Review Blog

Jul 24 2018

Vasilisa the wise, and other tales of brave young women retold by Kate Forsyth

cover image

Ill. by Lorena Carrington. Serenity Press, 2017. ISBN 9780648103066
(Age: 10+) Highly recommended. Themes: Folklore. Short stories. Read aloud. Beautifully retold by Kate Forsyth and illustrated by Lorena Carrington, this collection of old tales had me fascinated from the first story and I was compelled to finish the whole book in one sitting. What a contrast to the Disney retelling of popular fairytales and certainly one for young women who are beginning their journey to adulthood.
The first story, "Vasilisa the wise", introduces the reader to the terrifying witch Baba-Yaga, and helped by her little doll, Vasilisa manages to use her wits to overcome her and escape from captivity. Another tale that stands out was "The toy princess" who was replaced by an automaton with limited vocabulary and who always was docile and did the right thing, leaving the reader to ponder whether it is better to be a free and happy peasant girl than a passive princess.
All the stories have brave, strong and intelligent young women who are also kind and helpful. Flora is prepared to marry a giant serpent to save her friend the prince in "A bride for me before a bride for you", while Katie Crackernuts saves her sister from a terrible spell, and Rosemary, a lone parent, is not prepared to give up the search for her little son, stolen by the faery folk of Sidhe in "The stolen child".
The stories are retold in lyrical prose by Kate Forsyth and beg to be read aloud.

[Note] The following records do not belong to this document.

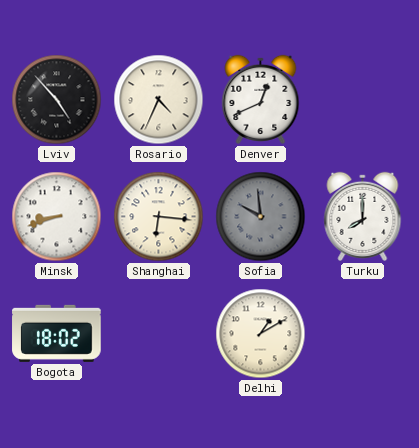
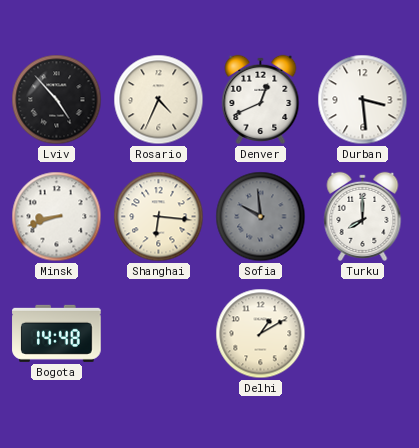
Durban: none -> 3:29
Bogota: 18:02 -> 14:48
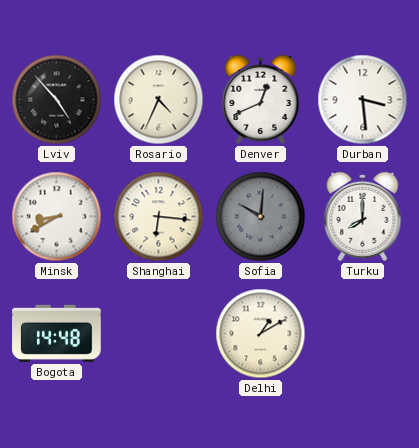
Minsk: 8:42 -> 8:40
Sofia: 9:59 -> 10:01
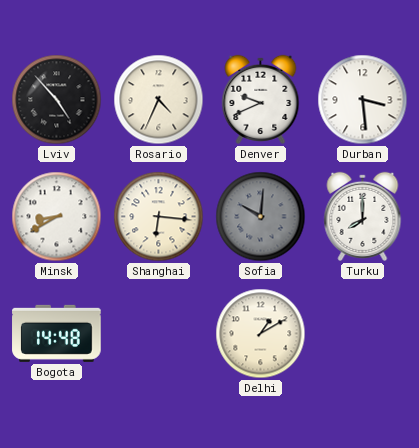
Denver: 12:41 -> 9:41
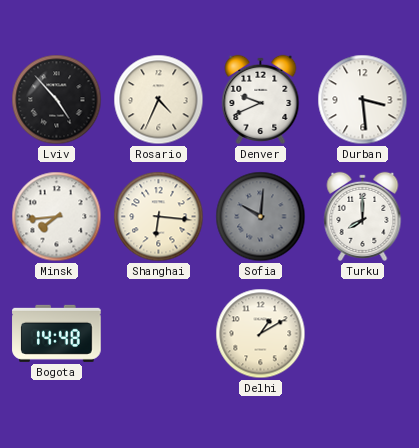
Minsk: 8:40 -> 7:44
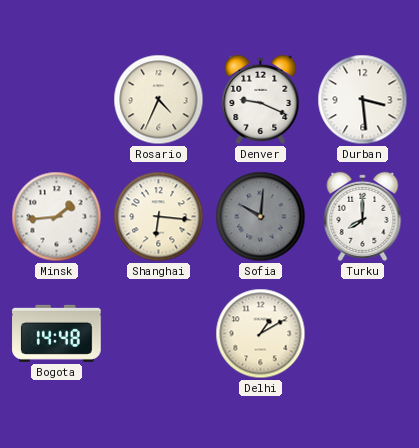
Lviv: 4:53 -> none
Denver: 9:41 -> 9:19
Minsk: 7:44 -> 1:44
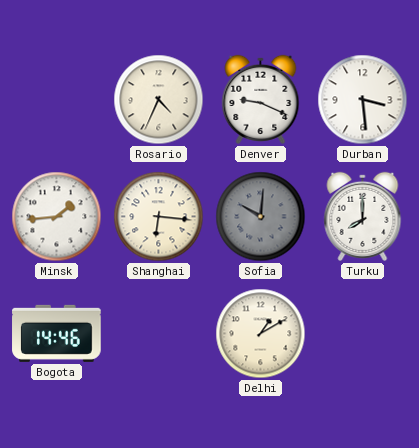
Bogota: 14:48 -> 14:46
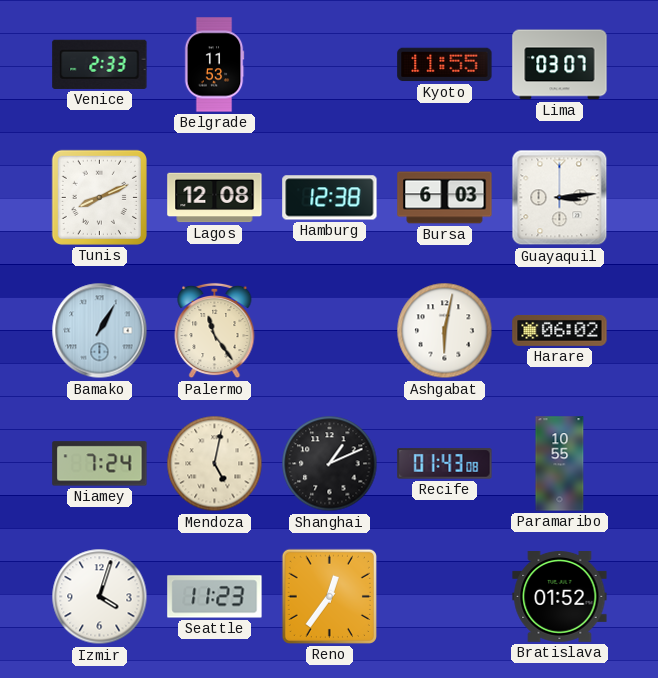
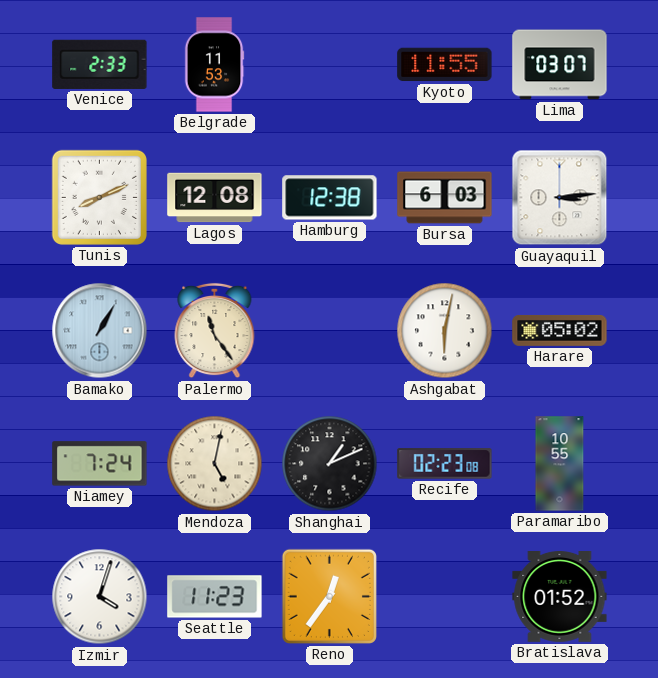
Harare: 06:02 -> 05:02
Recife: 01:43 -> 02:23
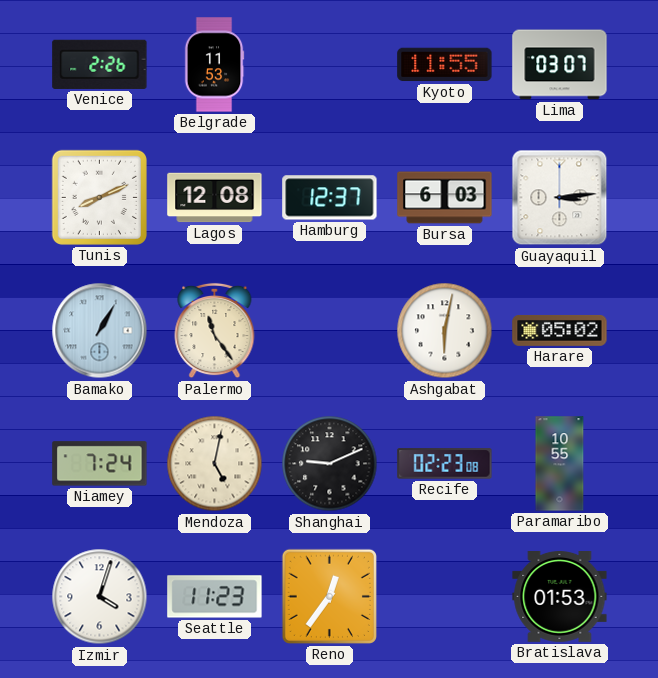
Venice: 2:33 -> 2:26
Hamburg: 12:38 -> 12:37
Shanghai: 1:11 -> 9:11
Bratislava: 01:52 -> 01:53
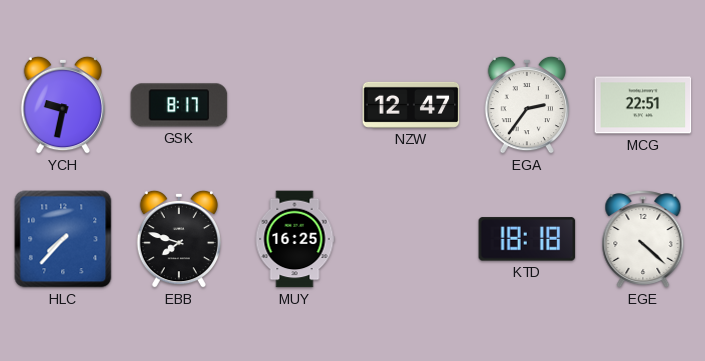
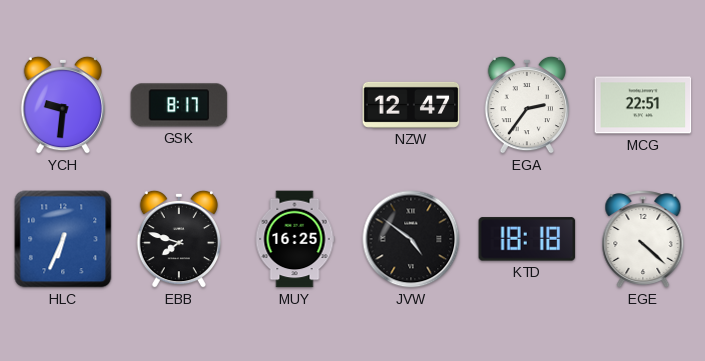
YCH: 9:32 -> 9:31
HLC: 7:37 -> 6:34
JVW: none -> 4:51
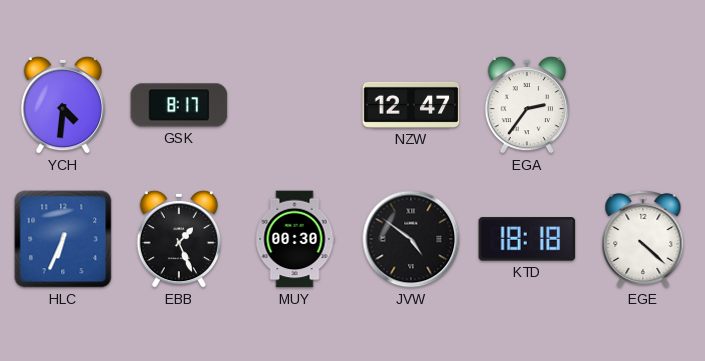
YCH: 9:31 -> 4:31
MCG: 22:51 -> none
EBB: 7:48 -> 1:26
MUY: 16:25 -> 00:30
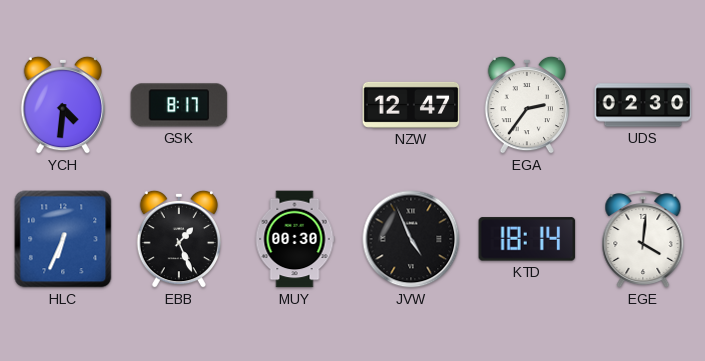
UDS: none -> 02:30
JVW: 4:51 -> 4:56
KTD: 18:18 -> 18:14
EGE: 4:22 -> 4:01
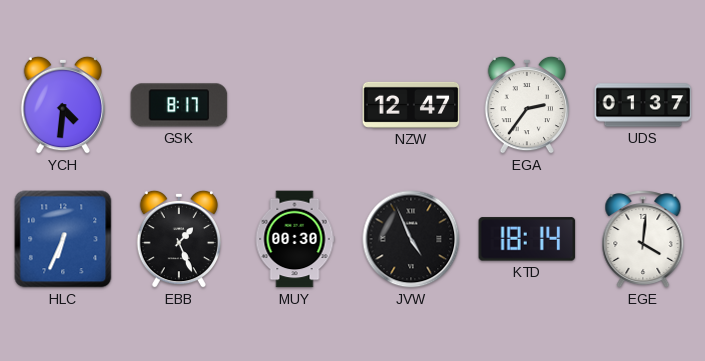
UDS: 02:30 -> 01:37
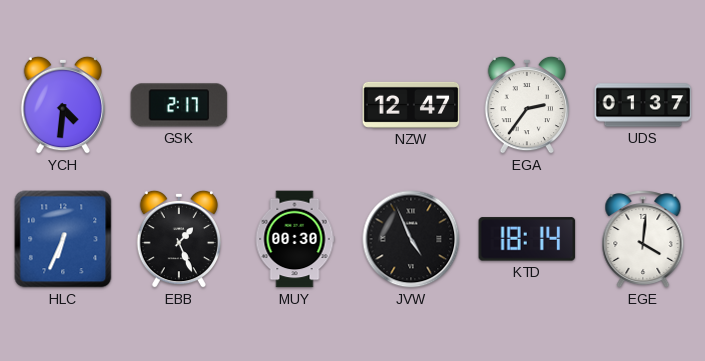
GSK: 8:17 -> 2:17
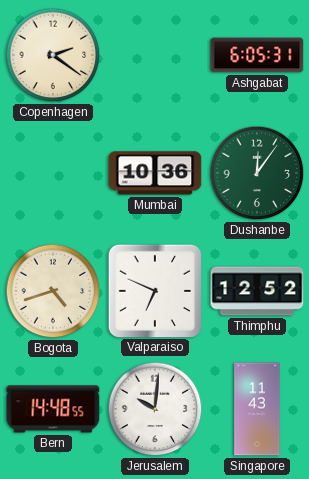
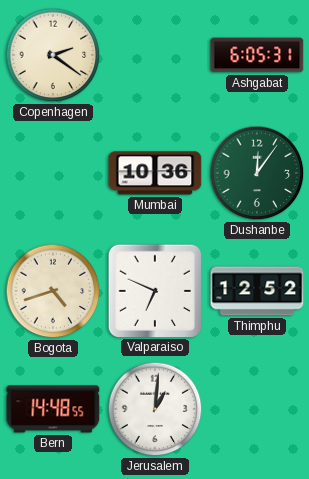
Jerusalem: 10:01 -> 1:01
Singapore: 11:43 -> none
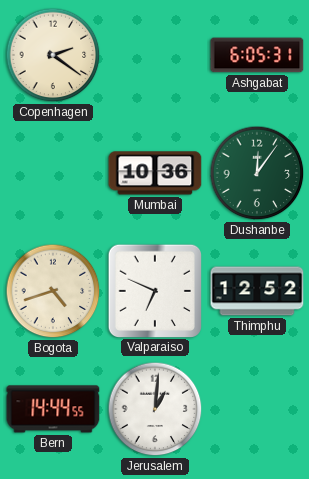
Bern: 14:48 -> 14:44
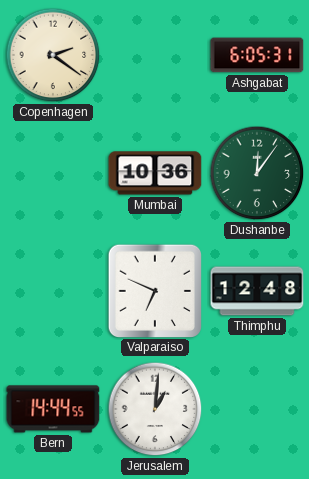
Bogota: 4:42 -> none
Thimphu: 12:52 -> 12:48
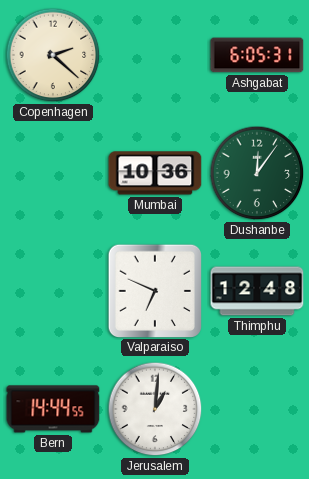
Copenhagen: 2:21 -> 2:22
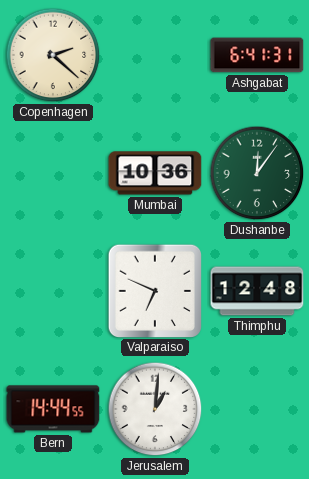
Ashgabat: 6:05 -> 6:41
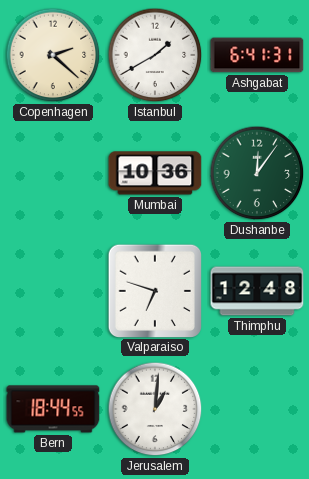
Istanbul: none -> 1:40
Valparaiso: 6:49 -> 6:48
Bern: 14:44 -> 18:44
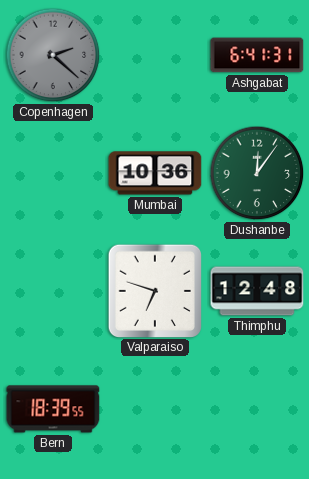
Copenhagen dial: cream -> grey
Istanbul: 1:40 -> none
Bern: 18:44 -> 18:39
Jerusalem: 1:01 -> none
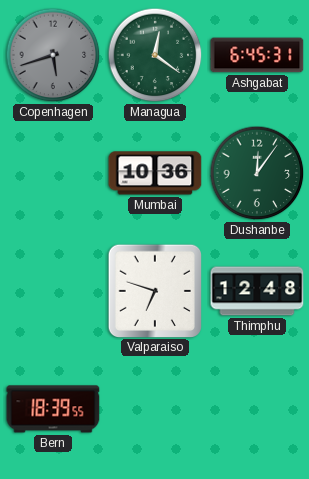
Copenhagen: 2:22 -> 5:42
Managua: none -> 12:21
Ashgabat: 6:41 -> 6:45
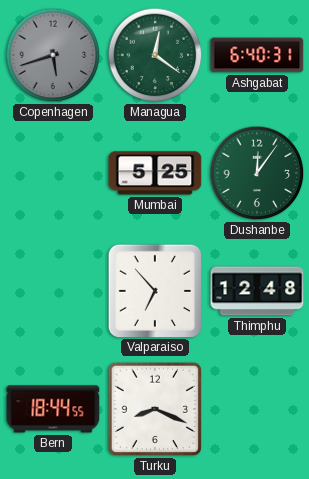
Ashgabat: 6:45 -> 6:40
Mumbai: 10:36 -> 5:25
Valparaiso: 6:48 -> 6:53
Bern: 18:39 -> 18:44
Turku: none -> 8:19
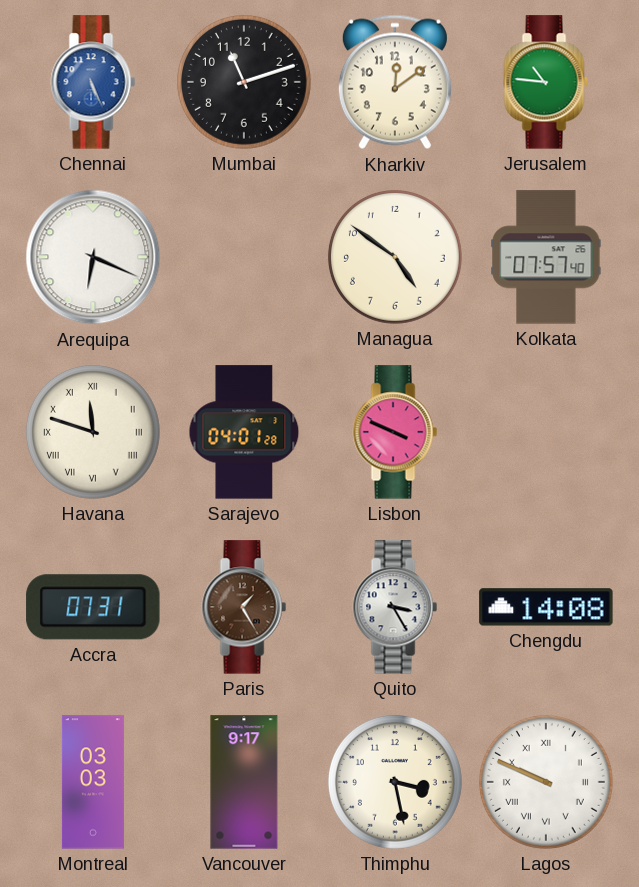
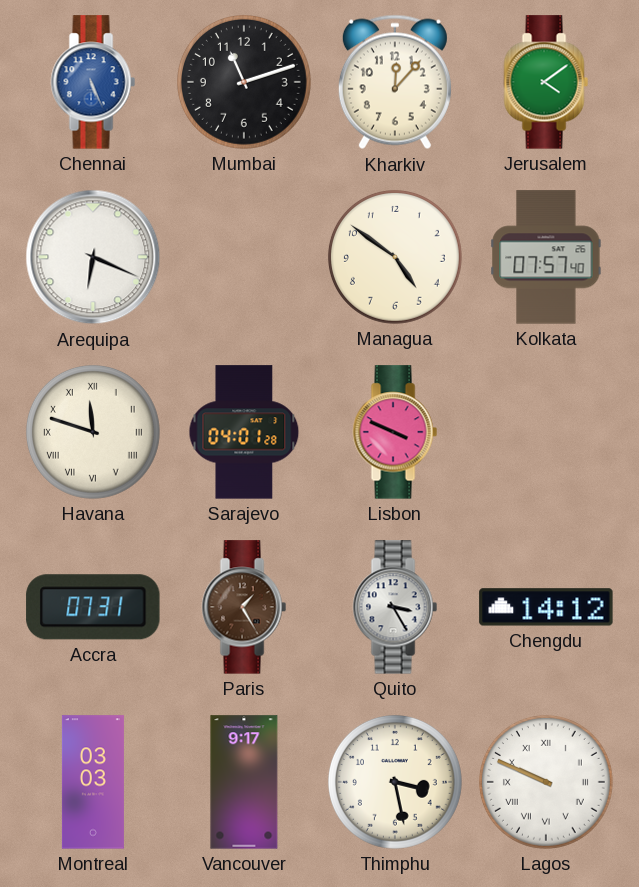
Kharkiv: 12:09 -> 12:07
Jerusalem: 10:46 -> 4:09
Chengdu: 14:08 -> 14:12
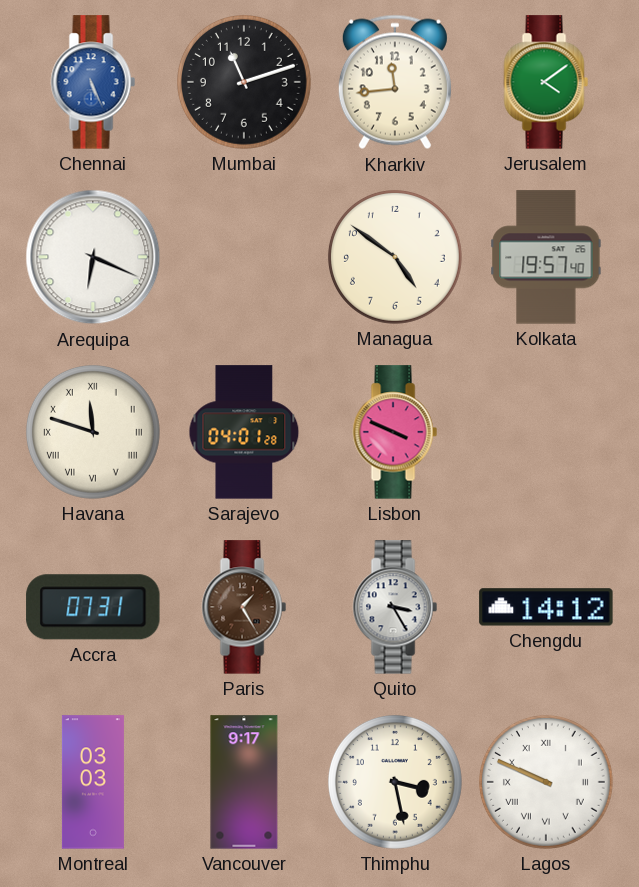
Kharkiv: 12:07 -> 11:44
Kolkata: 07:57 -> 19:57
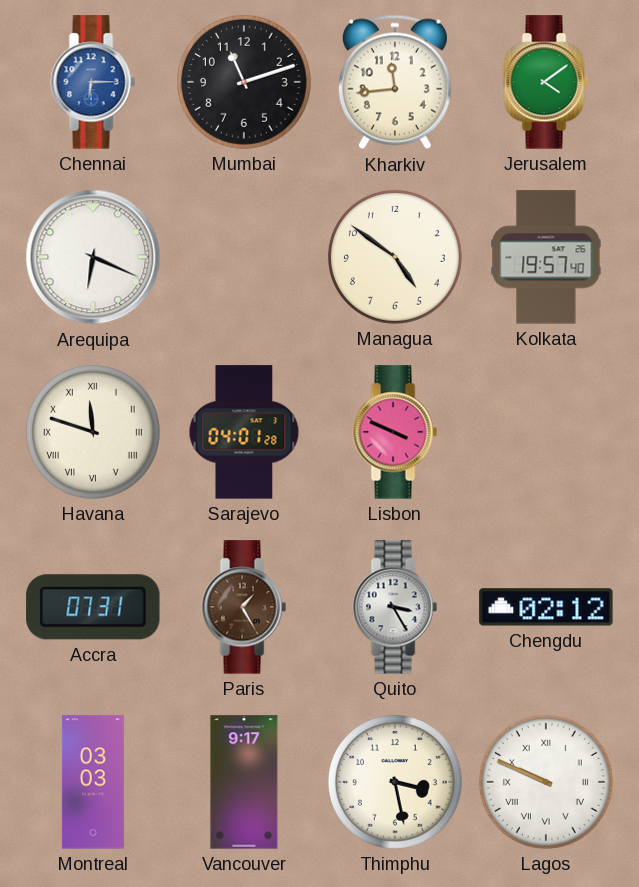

At the beginning of each story is an introduction which informs the reader of the source of the tale and when it was first in print, and at the end of each story is a paragraph by Kate about why she chose that story and a paragraph by Lorena telling about the process of illustrating the story, often using photos of Kate's and her daughters and detritus from the forest floor.
Kate says in her introduction "...we knew we wanted the stories and the artwork to be full of darkness and peril and tension, just as the old stories always were," and both very successfuly fulfil that with stories and illustrations that will inspire and challenge all readers.
This book would be a great gift for young women and is a must have for libraries.